Au fil du Vallat des Eyssarettes à Ventabren

À Ventabren, il existe une rivière discrète mais bien réelle… et elle traverse toute la commune dans une ambiance presque secrète.
Le Vallat des Eyssarettes fait partie de ces petits cours d’eau provençaux que l’on oublie parfois tant ils savent se faire discrets. Une bonne partie de l’année, surtout en été, son lit semble asséché ou réduit à un simple filet d’eau. Pourtant, cette rivière traverse bel et bien Ventabren du nord au sud avant de rejoindre l’Arc. Et malgré son apparence paisible, elle peut aussi devenir redoutable lors des épisodes méditerranéens, au point d’avoir placé une partie du bas de la commune en zone inondable.
🌿 Une rivière cachée au cœur de Ventabren
Quand on pense à Ventabren, on imagine souvent le vieux village perché, les pinèdes, l’aqueduc de Roquefavour ou les paysages secs de Provence. Pourtant, une véritable rivière traverse la commune : le Vallat des Eyssarettes. Son cours serpente discrètement entre les quartiers, longe parfois des chemins, disparaît sous certains ouvrages, puis réapparaît au milieu de la végétation.Le mot “vallat” est typiquement provençal. Il désigne un petit cours d’eau, souvent irrégulier, parfois torrentiel après les pluies. Quant au nom “Eyssarettes”, il pourrait venir d’un ancien terme provençal lié aux terrains défrichés ou aux zones ouvertes dans la végétation, même si l’origine exacte reste incertaine.
🌿 Une ambiance sonore unique au printemps
Il existe un moment très particulier pour découvrir cette rivière : les mois de mai et juin. Avant même le chant des cigales, le Vallat des Eyssarettes offre une autre bande-son typiquement provençale : celle des crapauds et des grenouilles.Le soir venu, surtout autour des portions encore bien en eau, leur chant résonne dans les feuillages et crée une ambiance étonnante, presque tropicale par endroits. Beaucoup d’habitants connaissent ce bruit sans forcément savoir qu’il vient de cette rivière discrète cachée dans les replis de la commune. C’est d’ailleurs cette atmosphère si particulière qui a donné envie de consacrer un article entier au Vallat des Eyssarettes.

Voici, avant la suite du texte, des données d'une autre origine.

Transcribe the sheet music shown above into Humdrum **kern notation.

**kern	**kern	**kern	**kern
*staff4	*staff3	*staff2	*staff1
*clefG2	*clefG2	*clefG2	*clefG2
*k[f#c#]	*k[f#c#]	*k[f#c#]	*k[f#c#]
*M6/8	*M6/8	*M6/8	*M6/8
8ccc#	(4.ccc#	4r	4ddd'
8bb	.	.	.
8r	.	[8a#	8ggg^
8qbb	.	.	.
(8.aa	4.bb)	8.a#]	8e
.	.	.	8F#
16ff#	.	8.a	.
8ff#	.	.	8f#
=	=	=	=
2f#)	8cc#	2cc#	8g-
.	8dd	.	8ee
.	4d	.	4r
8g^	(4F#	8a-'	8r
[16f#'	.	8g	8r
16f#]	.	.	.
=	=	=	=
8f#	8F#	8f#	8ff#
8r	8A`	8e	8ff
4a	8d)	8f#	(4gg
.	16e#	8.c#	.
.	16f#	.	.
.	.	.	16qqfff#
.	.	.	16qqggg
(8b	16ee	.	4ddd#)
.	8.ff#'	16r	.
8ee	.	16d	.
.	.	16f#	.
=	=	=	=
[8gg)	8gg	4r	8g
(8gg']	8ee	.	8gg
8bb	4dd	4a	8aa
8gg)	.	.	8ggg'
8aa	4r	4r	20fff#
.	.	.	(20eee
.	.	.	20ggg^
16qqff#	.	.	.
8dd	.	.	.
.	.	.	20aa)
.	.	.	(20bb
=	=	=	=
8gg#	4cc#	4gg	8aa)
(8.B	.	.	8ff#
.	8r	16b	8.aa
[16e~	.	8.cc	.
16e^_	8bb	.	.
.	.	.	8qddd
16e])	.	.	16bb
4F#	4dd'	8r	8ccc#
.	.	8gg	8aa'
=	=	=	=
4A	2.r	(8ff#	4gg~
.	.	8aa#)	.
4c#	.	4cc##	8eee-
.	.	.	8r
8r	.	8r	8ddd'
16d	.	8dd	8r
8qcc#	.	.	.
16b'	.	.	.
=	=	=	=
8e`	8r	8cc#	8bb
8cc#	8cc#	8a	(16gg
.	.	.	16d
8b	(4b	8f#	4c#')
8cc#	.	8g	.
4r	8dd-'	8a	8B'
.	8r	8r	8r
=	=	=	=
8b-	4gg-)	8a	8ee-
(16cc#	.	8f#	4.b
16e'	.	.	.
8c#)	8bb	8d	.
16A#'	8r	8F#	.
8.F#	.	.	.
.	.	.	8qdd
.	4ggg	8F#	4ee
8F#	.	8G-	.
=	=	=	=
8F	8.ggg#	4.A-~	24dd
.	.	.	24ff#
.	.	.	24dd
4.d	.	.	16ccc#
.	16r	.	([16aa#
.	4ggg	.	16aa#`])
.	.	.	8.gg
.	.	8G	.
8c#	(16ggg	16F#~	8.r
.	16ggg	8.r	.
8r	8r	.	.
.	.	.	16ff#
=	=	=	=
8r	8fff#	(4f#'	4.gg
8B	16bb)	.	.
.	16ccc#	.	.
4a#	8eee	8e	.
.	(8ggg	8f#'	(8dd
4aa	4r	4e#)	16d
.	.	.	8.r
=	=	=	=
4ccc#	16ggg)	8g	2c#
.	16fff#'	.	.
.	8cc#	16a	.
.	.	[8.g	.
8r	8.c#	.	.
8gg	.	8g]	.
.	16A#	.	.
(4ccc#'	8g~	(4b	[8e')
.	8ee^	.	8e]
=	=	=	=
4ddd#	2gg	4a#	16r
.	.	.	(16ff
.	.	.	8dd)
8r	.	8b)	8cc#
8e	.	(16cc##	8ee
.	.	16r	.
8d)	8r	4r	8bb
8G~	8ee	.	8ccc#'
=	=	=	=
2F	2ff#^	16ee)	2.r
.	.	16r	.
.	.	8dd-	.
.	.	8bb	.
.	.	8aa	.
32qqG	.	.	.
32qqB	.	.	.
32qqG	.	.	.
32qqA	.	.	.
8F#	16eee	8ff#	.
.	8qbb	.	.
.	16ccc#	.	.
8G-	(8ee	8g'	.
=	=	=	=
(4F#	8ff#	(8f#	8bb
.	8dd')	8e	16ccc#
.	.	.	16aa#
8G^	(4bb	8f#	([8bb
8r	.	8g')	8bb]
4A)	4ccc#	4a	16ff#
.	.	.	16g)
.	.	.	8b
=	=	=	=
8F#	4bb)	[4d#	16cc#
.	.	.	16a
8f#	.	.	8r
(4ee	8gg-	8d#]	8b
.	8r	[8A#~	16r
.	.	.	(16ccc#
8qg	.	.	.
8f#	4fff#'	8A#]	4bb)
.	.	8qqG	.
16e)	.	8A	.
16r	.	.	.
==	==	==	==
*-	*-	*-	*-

🌿 Une rivière intermittente… mais pas anodine
Le Vallat des Eyssarettes est ce qu’on appelle un cours d’eau méditerranéen intermittent. Cela signifie qu’il peut être presque à sec une partie de l’année, notamment durant les fortes chaleurs estivales. Mais lors des épisodes pluvieux, son comportement change totalement.Des études hydrauliques menées pour l’État ont même permis de cartographier précisément ses zones de débordement et ses risques de crue sur Ventabren. Ces études montrent que le vallat peut connaître des crues importantes et rapides lors des gros épisodes méditerranéens.
C’est notamment pour cette raison qu’une partie du bas de la commune se retrouve classée en zone inondable dans le cadre du PPRi (Plan de Prévention des Risques d’Inondation). Le Vallat des Eyssarettes, malgré sa petite taille apparente, reste donc un élément hydrologique pris très au sérieux par les services de l’État.
🌿 Une rivière qui finit dans… un fleuve
Autre anecdote qui surprend souvent : le Vallat des Eyssarettes se jette dans l’Arc. Et contrairement à ce que beaucoup imaginent, l’Arc n’est pas officiellement une rivière mais bien un fleuve.Pourquoi ? Parce qu’il termine sa course dans l’étang de Berre, qui communique lui-même avec la Méditerranée. En géographie française, un cours d’eau qui se jette dans la mer — directement ou indirectement — est considéré comme un fleuve.
Ainsi, ce petit vallat ventabrennais rejoint finalement un fleuve provençal avant de finir son voyage vers la Méditerranée.
🌿 Un élément discret du patrimoine naturel ventabrennais
Le Vallat des Eyssarettes ne possède ni les dimensions spectaculaires d’une grande rivière, ni la renommée des grands paysages provençaux. Pourtant, il participe pleinement à l’identité naturelle de Ventabren.Il crée des couloirs de fraîcheur, attire une biodiversité discrète, façonne certains paysages et rappelle qu’au milieu de cette Provence sèche existe encore une présence permanente de l’eau.
Quand on prend le temps de longer son cours, surtout au printemps, on découvre une autre facette de Ventabren : plus sauvage, plus verte, presque secrète. Une rivière cachée… mais bien vivante.